[Stored data]

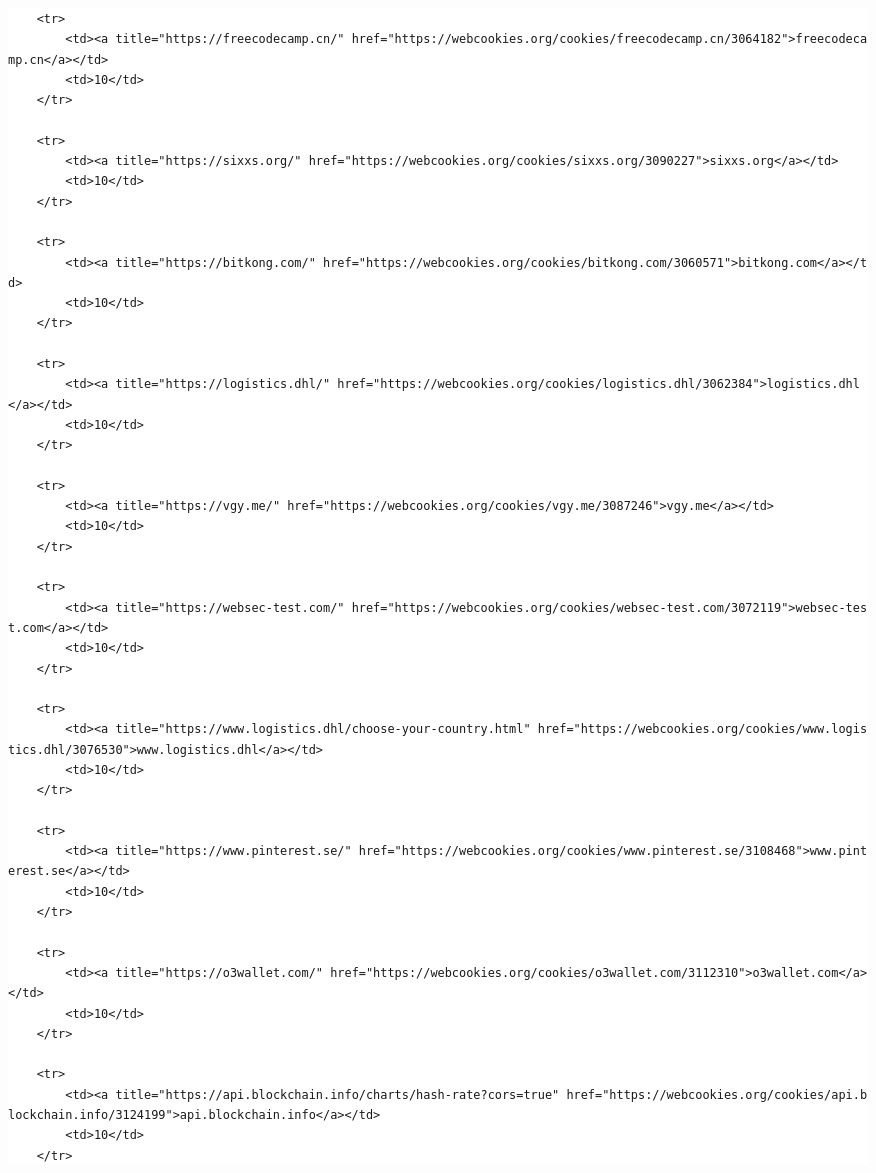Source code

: 		<tr>
			<td><a title="https://freecodecamp.cn/" href="https://webcookies.org/cookies/freecodecamp.cn/3064182">freecodecamp.cn</a></td>
			<td>10</td>
		</tr>
	
		<tr>
			<td><a title="https://sixxs.org/" href="https://webcookies.org/cookies/sixxs.org/3090227">sixxs.org</a></td>
			<td>10</td>
		</tr>
	
		<tr>
			<td><a title="https://bitkong.com/" href="https://webcookies.org/cookies/bitkong.com/3060571">bitkong.com</a></td>
			<td>10</td>
		</tr>
	
		<tr>
			<td><a title="https://logistics.dhl/" href="https://webcookies.org/cookies/logistics.dhl/3062384">logistics.dhl</a></td>
			<td>10</td>
		</tr>
	
		<tr>
			<td><a title="https://vgy.me/" href="https://webcookies.org/cookies/vgy.me/3087246">vgy.me</a></td>
			<td>10</td>
		</tr>
	
		<tr>
			<td><a title="https://websec-test.com/" href="https://webcookies.org/cookies/websec-test.com/3072119">websec-test.com</a></td>
			<td>10</td>
		</tr>
	
		<tr>
			<td><a title="https://www.logistics.dhl/choose-your-country.html" href="https://webcookies.org/cookies/www.logistics.dhl/3076530">www.logistics.dhl</a></td>
			<td>10</td>
		</tr>
	
		<tr>
			<td><a title="https://www.pinterest.se/" href="https://webcookies.org/cookies/www.pinterest.se/3108468">www.pinterest.se</a></td>
			<td>10</td>
		</tr>
	
		<tr>
			<td><a title="https://o3wallet.com/" href="https://webcookies.org/cookies/o3wallet.com/3112310">o3wallet.com</a></td>
			<td>10</td>
		</tr>
	
		<tr>
			<td><a title="https://api.blockchain.info/charts/hash-rate?cors=true" href="https://webcookies.org/cookies/api.blockchain.info/3124199">api.blockchain.info</a></td>
			<td>10</td>
		</tr>
	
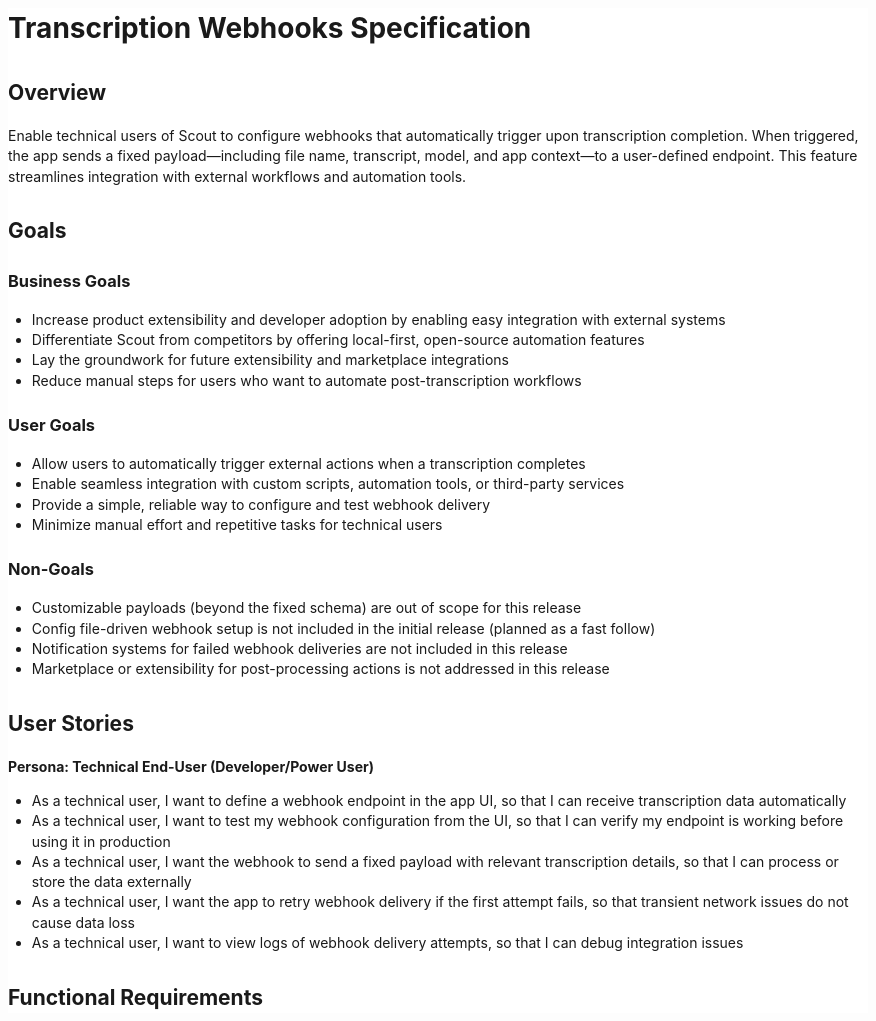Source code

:# Transcription Webhooks Specification

## Overview

Enable technical users of Scout to configure webhooks that automatically trigger upon transcription completion. When triggered, the app sends a fixed payload—including file name, transcript, model, and app context—to a user-defined endpoint. This feature streamlines integration with external workflows and automation tools.

## Goals

### Business Goals
- Increase product extensibility and developer adoption by enabling easy integration with external systems
- Differentiate Scout from competitors by offering local-first, open-source automation features
- Lay the groundwork for future extensibility and marketplace integrations
- Reduce manual steps for users who want to automate post-transcription workflows

### User Goals
- Allow users to automatically trigger external actions when a transcription completes
- Enable seamless integration with custom scripts, automation tools, or third-party services
- Provide a simple, reliable way to configure and test webhook delivery
- Minimize manual effort and repetitive tasks for technical users

### Non-Goals
- Customizable payloads (beyond the fixed schema) are out of scope for this release
- Config file-driven webhook setup is not included in the initial release (planned as a fast follow)
- Notification systems for failed webhook deliveries are not included in this release
- Marketplace or extensibility for post-processing actions is not addressed in this release

## User Stories

**Persona: Technical End-User (Developer/Power User)**

- As a technical user, I want to define a webhook endpoint in the app UI, so that I can receive transcription data automatically
- As a technical user, I want to test my webhook configuration from the UI, so that I can verify my endpoint is working before using it in production
- As a technical user, I want the webhook to send a fixed payload with relevant transcription details, so that I can process or store the data externally
- As a technical user, I want the app to retry webhook delivery if the first attempt fails, so that transient network issues do not cause data loss
- As a technical user, I want to view logs of webhook delivery attempts, so that I can debug integration issues

## Functional Requirements
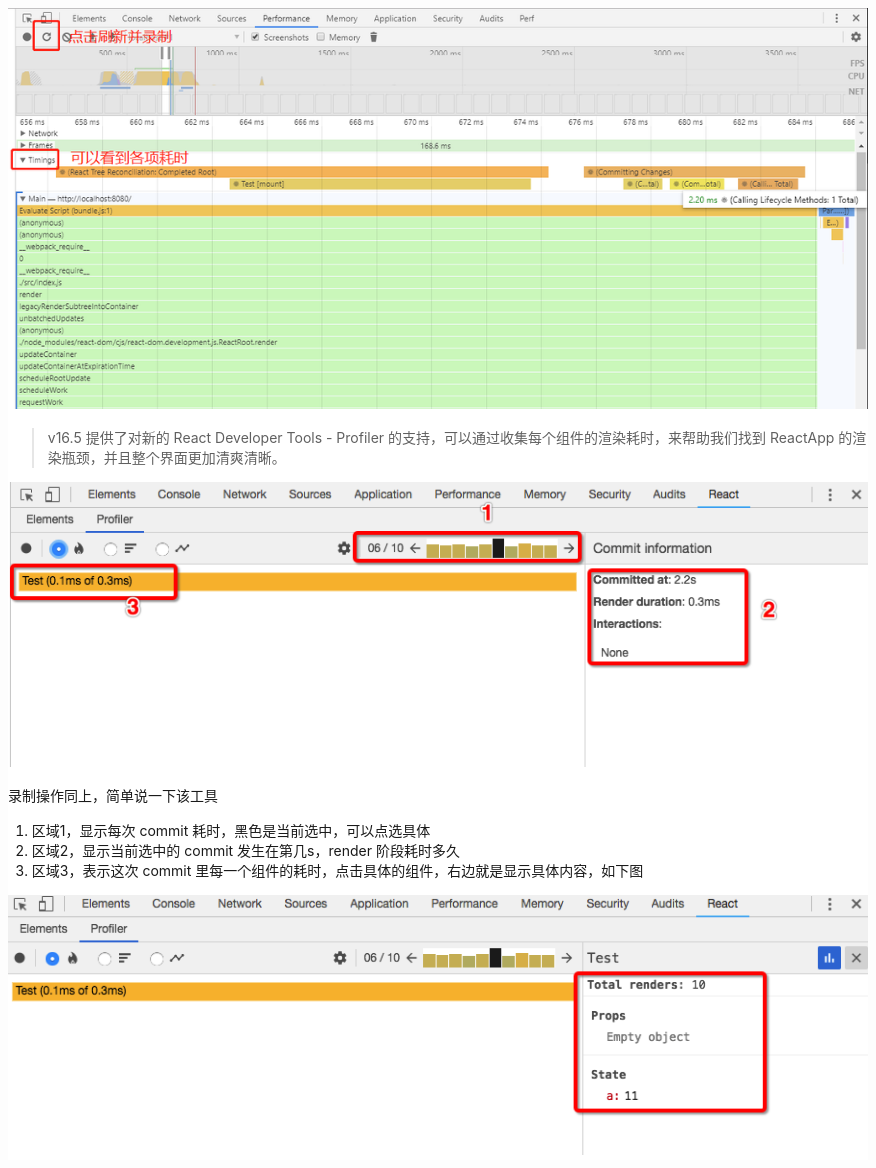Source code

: <img src="./images/react-performance.png">

> v16.5 提供了对新的 React Developer Tools - Profiler 的支持，可以通过收集每个组件的渲染耗时，来帮助我们找到 ReactApp 的渲染瓶颈，并且整个界面更加清爽清晰。

<img src="./images/profiler-devtool1.png">

录制操作同上，简单说一下该工具
1. 区域1，显示每次 commit 耗时，黑色是当前选中，可以点选具体
2. 区域2，显示当前选中的 commit 发生在第几s，render 阶段耗时多久
3. 区域3，表示这次 commit 里每一个组件的耗时，点击具体的组件，右边就是显示具体内容，如下图

<img src="./images/profiler-devtool2.png">
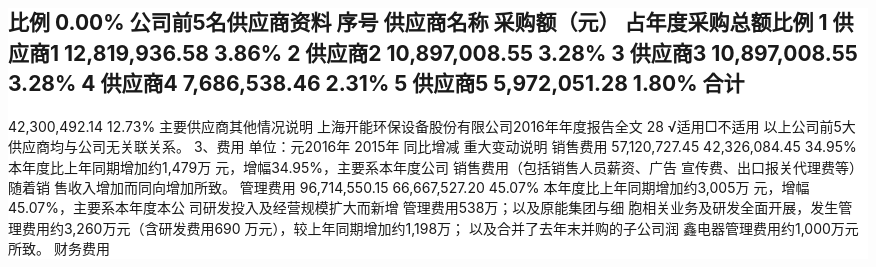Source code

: 比例
0.00%
公司前5名供应商资料
序号
供应商名称
采购额（元）
占年度采购总额比例
1
供应商1
12,819,936.58
3.86%
2
供应商2
10,897,008.55
3.28%
3
供应商3
10,897,008.55
3.28%
4
供应商4
7,686,538.46
2.31%
5
供应商5
5,972,051.28
1.80%
合计
--
42,300,492.14
12.73%
主要供应商其他情况说明
上海开能环保设备股份有限公司2016年年度报告全文
28
√适用□不适用
以上公司前5大供应商均与公司无关联关系。
3、费用
单位：元2016年
2015年
同比增减
重大变动说明
销售费用
57,120,727.45
42,326,084.45
34.95%
本年度比上年同期增加约1,479万
元，增幅34.95%，主要系本年度公司
销售费用（包括销售人员薪资、广告
宣传费、出口报关代理费等）随着销
售收入增加而同向增加所致。
管理费用
96,714,550.15
66,667,527.20
45.07%
本年度比上年同期增加约3,005万
元，增幅45.07%，主要系本年度本公
司研发投入及经营规模扩大而新增
管理费用538万；以及原能集团与细
胞相关业务及研发全面开展，发生管
理费用约3,260万元（含研发费用690
万元），较上年同期增加约1,198万；
以及合并了去年末并购的子公司润
鑫电器管理费用约1,000万元所致。
财务费用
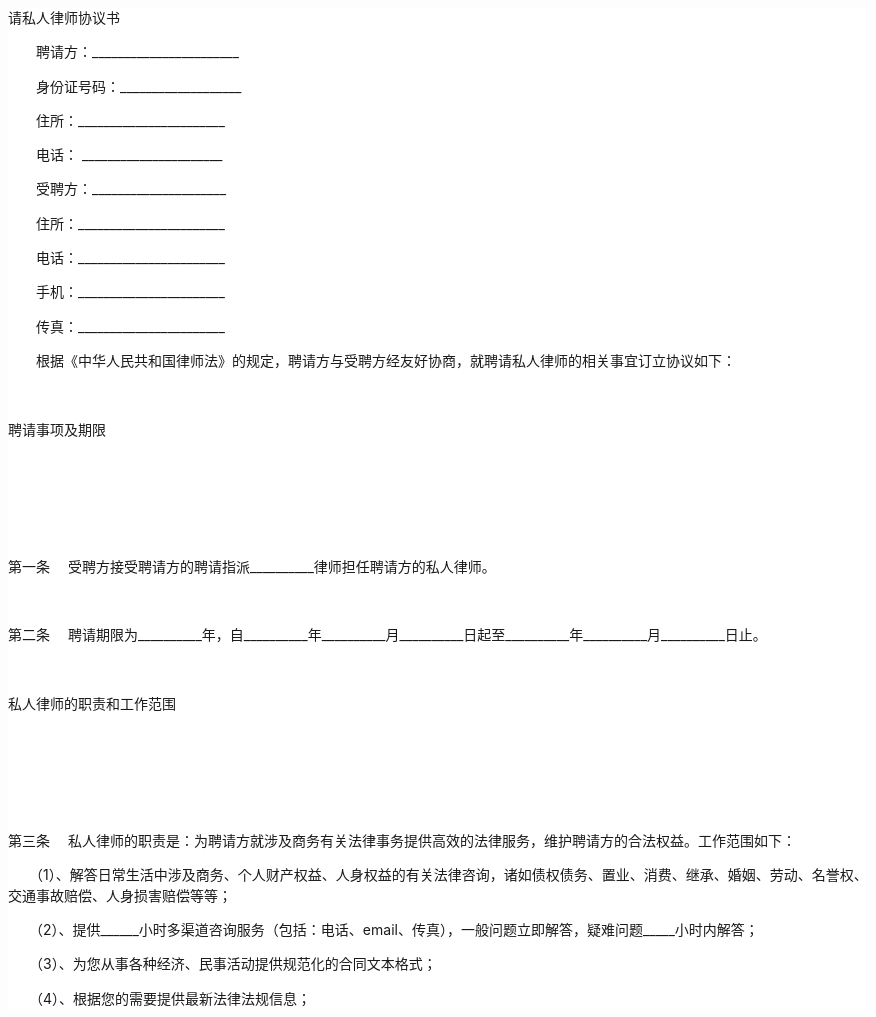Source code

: 



请私人律师协议书



 

　　聘请方：_______________________

　　身份证号码：___________________

　　住所：_______________________

　　电话： ______________________　　

　　受聘方：_____________________ 

　　住所：_______________________

　　电话：_______________________

　　手机：_______________________

　　传真：_______________________　　

　　根据《中华人民共和国律师法》的规定，聘请方与受聘方经友好协商，就聘请私人律师的相关事宜订立协议如下：

　　


 聘请事项及期限
 
　　



　　

　　

第一条
　受聘方接受聘请方的聘请指派__________律师担任聘请方的私人律师。

　　

第二条
　聘请期限为__________年，自__________年__________月__________日起至__________年__________月__________日止。

　　


 私人律师的职责和工作范围
 
　　



　　

　　

第三条
　私人律师的职责是：为聘请方就涉及商务有关法律事务提供高效的法律服务，维护聘请方的合法权益。工作范围如下：　　

　　（1）、解答日常生活中涉及商务、个人财产权益、人身权益的有关法律咨询，诸如债权债务、置业、消费、继承、婚姻、劳动、名誉权、交通事故赔偿、人身损害赔偿等等；

　　（2）、提供______小时多渠道咨询服务（包括：电话、email、传真），一般问题立即解答，疑难问题_____小时内解答；

　　（3）、为您从事各种经济、民事活动提供规范化的合同文本格式；

　　（4）、根据您的需要提供最新法律法规信息；
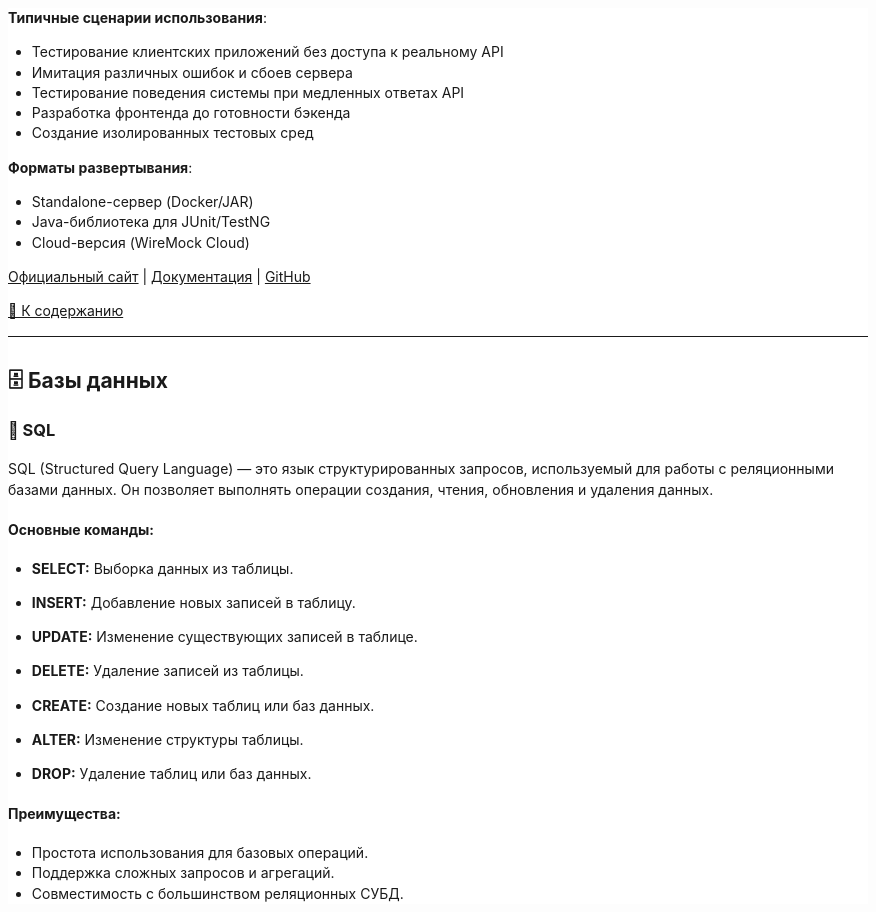 **Типичные сценарии использования**:
- Тестирование клиентских приложений без доступа к реальному API
- Имитация различных ошибок и сбоев сервера
- Тестирование поведения системы при медленных ответах API
- Разработка фронтенда до готовности бэкенда
- Создание изолированных тестовых сред

**Форматы развертывания**:
- Standalone-сервер (Docker/JAR)
- Java-библиотека для JUnit/TestNG
- Cloud-версия (WireMock Cloud)

[Официальный сайт](http://wiremock.org/) |
[Документация](http://wiremock.org/docs/) |
[GitHub](https://github.com/wiremock/wiremock)

[🔼 К содержанию](#content)

---

## 🗄️ Базы данных <a id="тесты-бд"></a>

### 🧮 SQL <a id="sql"></a>

SQL (Structured Query Language) — это язык структурированных запросов, используемый для работы с реляционными базами данных. Он позволяет выполнять операции создания, чтения, обновления и удаления данных.

#### Основные команды:
- **SELECT:**
  Выборка данных из таблицы.

- **INSERT:**
  Добавление новых записей в таблицу.

- **UPDATE:**
  Изменение существующих записей в таблице.

- **DELETE:**
  Удаление записей из таблицы.

- **CREATE:**
  Создание новых таблиц или баз данных.

- **ALTER:**
  Изменение структуры таблицы.

- **DROP:**
  Удаление таблиц или баз данных.

#### Преимущества:
- Простота использования для базовых операций.
- Поддержка сложных запросов и агрегаций.
- Совместимость с большинством реляционных СУБД.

TASK DETAILS ▸
Your response should be each line that includes the word "extensibility", copied from the records.

EXERCISE RESPONSE ▸
- Increase product extensibility and developer adoption by enabling easy integration with external systems
- Lay the groundwork for future extensibility and marketplace integrations
- Marketplace or extensibility for post-processing actions is not addressed in this release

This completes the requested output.